* _Required work_
Reproduce every line of text in the listing below word for word, leaving the pictures out.

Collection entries
________________
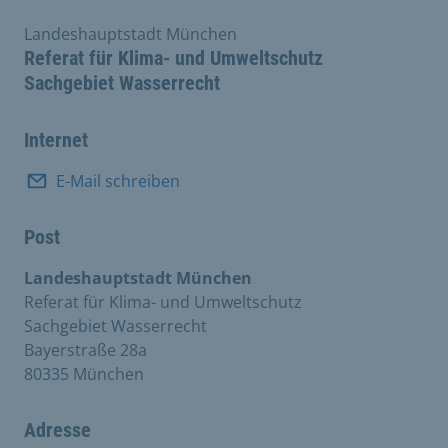
Landeshauptstadt München
Referat für Klima- und Umweltschutz
Sachgebiet Wasserrecht
Internet
E-Mail schreiben
Post
Landeshauptstadt München
Referat für Klima- und Umweltschutz
Sachgebiet Wasserrecht
Bayerstraße 28a
80335 München
Adresse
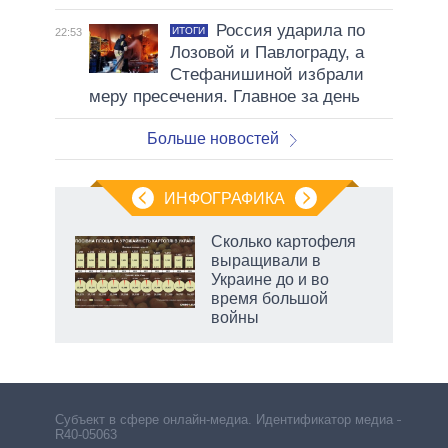
Россия ударила по
ИТОГИ
22:53
Лозовой и Павлограду, а
Стефанишиной избрали
меру пресечения. Главное за день
Больше новостей
ИНФОГРАФИКА
Сколько картофеля
выращивали в
Украине до и во
время большой
войны
Субъект в сфере онлайн-медиа. Идентификатор медиа –
R40-05063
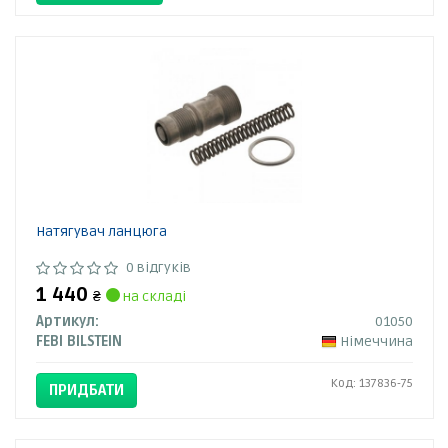
Натягувач ланцюга
0 відгуків
1 440
₴
на складі
Артикул:
01050
FEBI BILSTEIN
Німеччина
Код: 137836-75
ПРИДБАТИ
________________
* _Task response_
Landeshauptstadt München
Referat für Klima- und Umweltschutz
Sachgebiet Wasserrecht
Internet
E-Mail schreiben
Post
Landeshauptstadt München
Referat für Klima- und Umweltschutz
Sachgebiet Wasserrecht
Bayerstraße 28a
80335 München
Adresse
Россия ударила по
ИТОГИ
22:53
Лозовой и Павлограду, а
Стефанишиной избрали
меру пресечения. Главное за день
Больше новостей
ИНФОГРАФИКА
Сколько картофеля
выращивали в
Украине до и во
время большой
войны
Субъект в сфере онлайн-медиа. Идентификатор медиа –
R40-05063
Натягувач ланцюга
0 відгуків
1 440
₴
на складі
Артикул:
01050
FEBI BILSTEIN
Німеччина
Код: 137836-75
ПРИДБАТИ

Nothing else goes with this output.